Part I, clause 13.1 refers to inspection frequency and methods to ensure safety for operation of trains at the authorized speed. The guidelines for these inspections refer to appropriate speeds in conjunction with class of track. TC indicated that they are predominantly interested in this area, pertaining to "other than main track", as opposed to Part II, which pertains mainly to details of track defects. TC's concern predominantly with Part I seems reasonable.

The original exemption granted to CN was extended to 2007 and the issue is being addressed by the TSR Working Group. Furthermore, TC sponsored a TSR symposium in September 2006 to develop a strategy to modernize the TSR. As such, the Board maintained the assessment of response to this recommendation as Satisfactory in Part.

Board Reassessment of Response to R01-04 (06 October 2006)

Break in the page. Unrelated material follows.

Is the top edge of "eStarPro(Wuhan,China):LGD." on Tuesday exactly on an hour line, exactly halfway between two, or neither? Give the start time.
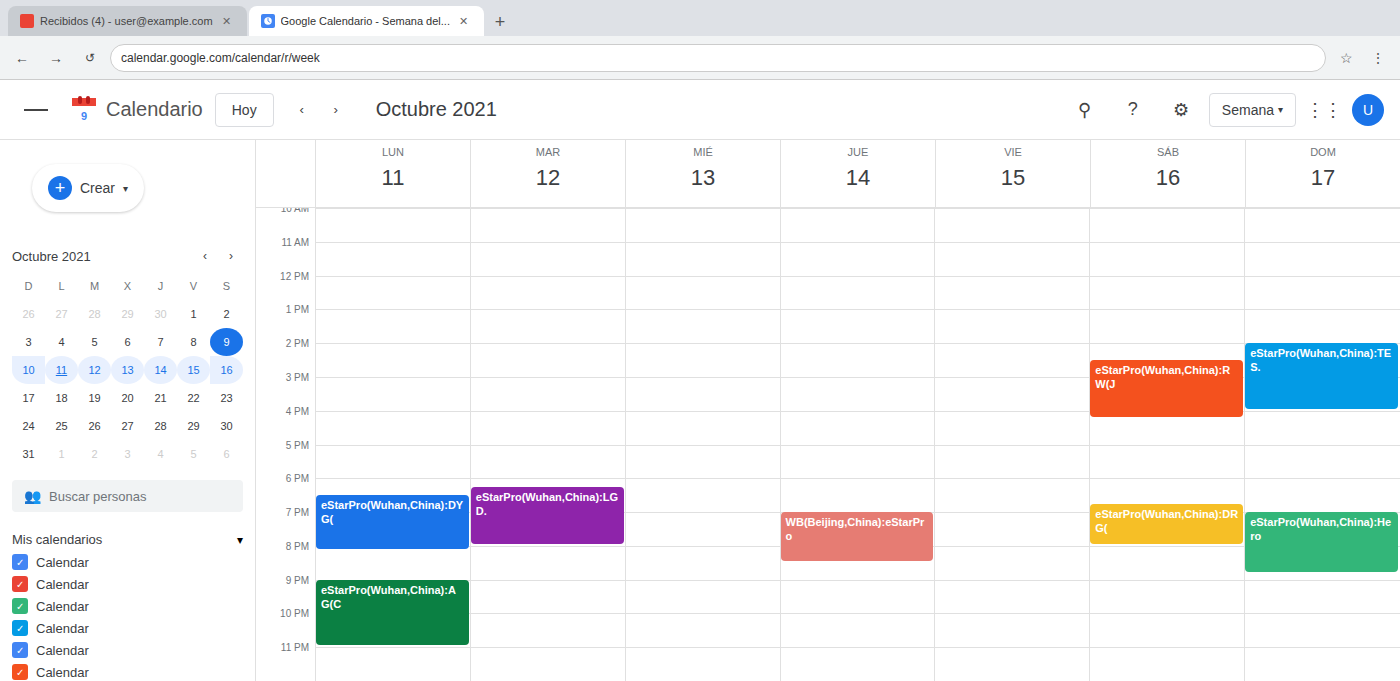
6:15 PM -- neither: a quarter of the way from the 6 PM line to the 7 PM line.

At the end of the symposium the RAC advised that it would take anywhere from six to twelve months to review and assess all the information collected at the symposium. As sufficient time is required for TC to process the outcome of the symposium, and until further information is received, the Board maintained the assessment of response to this recommendation as Satisfactory in Part.

Additional Response to R01-04 (February 2008)

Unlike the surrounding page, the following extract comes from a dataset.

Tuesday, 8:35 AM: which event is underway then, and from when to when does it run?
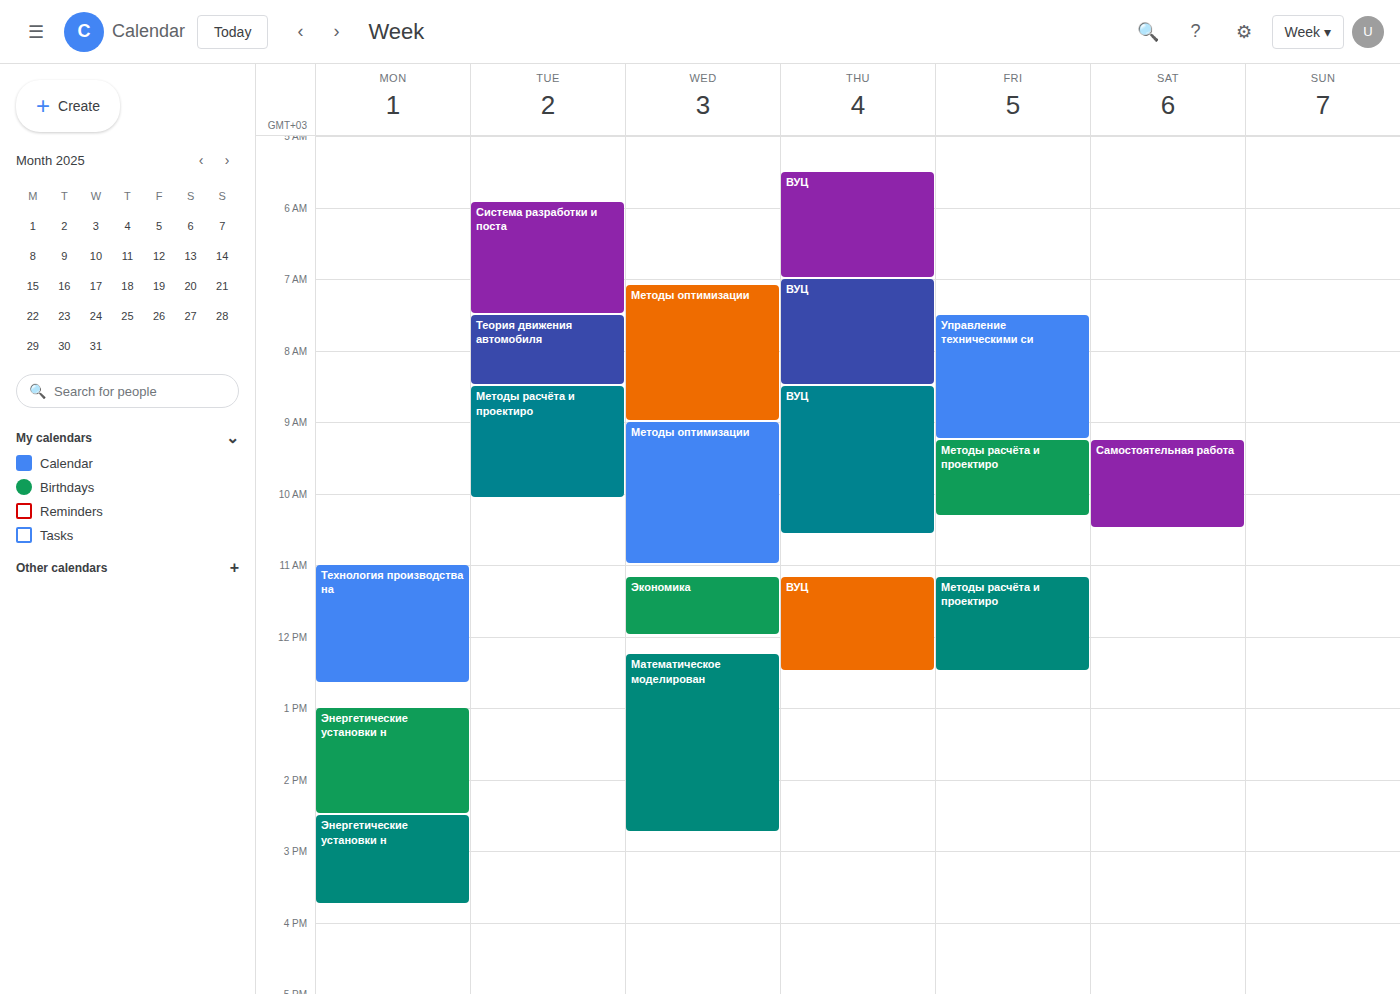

The TSB has been advised by TC that the TSR Working Group has favoured a risk–based approach to inspection frequencies. TC also advised that the amendments to the TSR will require other than main track to be regularly inspected.

Board Reassessment of Response to R01-04 (March 2008)

As TC has kept the issue in the forefront, and a new TSR which will require regular inspection of other than main track appears imminent, the Board reassesses the response to this recommendation as Satisfactory Intent.

Additional Response to R01-04 (November 2009)

The TSB has been advised by TC that the TSR Working Group has a new draft of TSR being reviewed with the rail industry that proposes to set requirements on inspection frequency based on track use (tonnage) and risk. This recommendation remains open for TC.

Board Reassessment of Response to R01-04 (16 September 2010)

Since TC continues to work on this issue, but no change is immediately forthcoming, the Board reassesses the response to this recommendation as Satisfactory Intent.

Additional Response to R01-04 (December 2011)

TSB has been advised by TC that the new Track Safety Rules were approved on 25 November 2011 and will be effective on 25 May 2012. SUBPART F – INSPECTION, 6.1 (c), of the new rules, prescribe that a classified yard must be categorized based on frequency of track use, volume of traffic and risk associated with the movement of trains and equipment. Criteria for inspection frequency and practices are prescribed for each of four categories.

Board Reassessment of Response to R01-04 (February 2012)

A review of the new Track Safety Rules indicates that new requirements have been prescribed for maintenance standards and practices to address the level of risks in heavy tonnage "other than main tracks". In consideration that new rules have been established, the Board reassesses the response to this recommendation as Fully Satisfactory.

Next TSB Action

This deficiency file is assigned an Inactive status.